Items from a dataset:
-=-=-
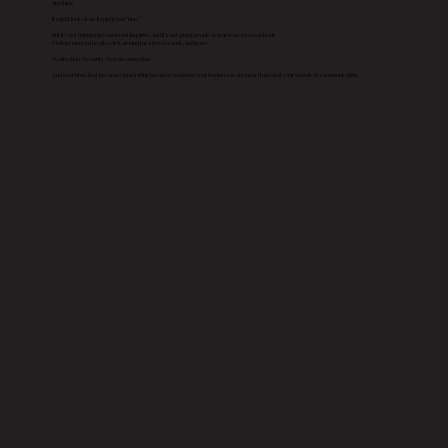
anything.
It might look clean. It might feel “fine.”
But it’s not bringing in consistent inquiries, and it’s not giving people a clear reason to reach out.
Visitors land on the site, click around for a few seconds, and leave.
No direction. No clarity. No real connection.
And over time, that becomes frustrating because you know your business is stronger than what your website is communicating.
-=-=-
# ABOUT THIS TASK
Each of the lines from the one that contains "It might look" through the last line of the data needs to be repeated exactly, with no others.

# OUTPUT
It might look clean. It might feel “fine.”
But it’s not bringing in consistent inquiries, and it’s not giving people a clear reason to reach out.
Visitors land on the site, click around for a few seconds, and leave.
No direction. No clarity. No real connection.
And over time, that becomes frustrating because you know your business is stronger than what your website is communicating.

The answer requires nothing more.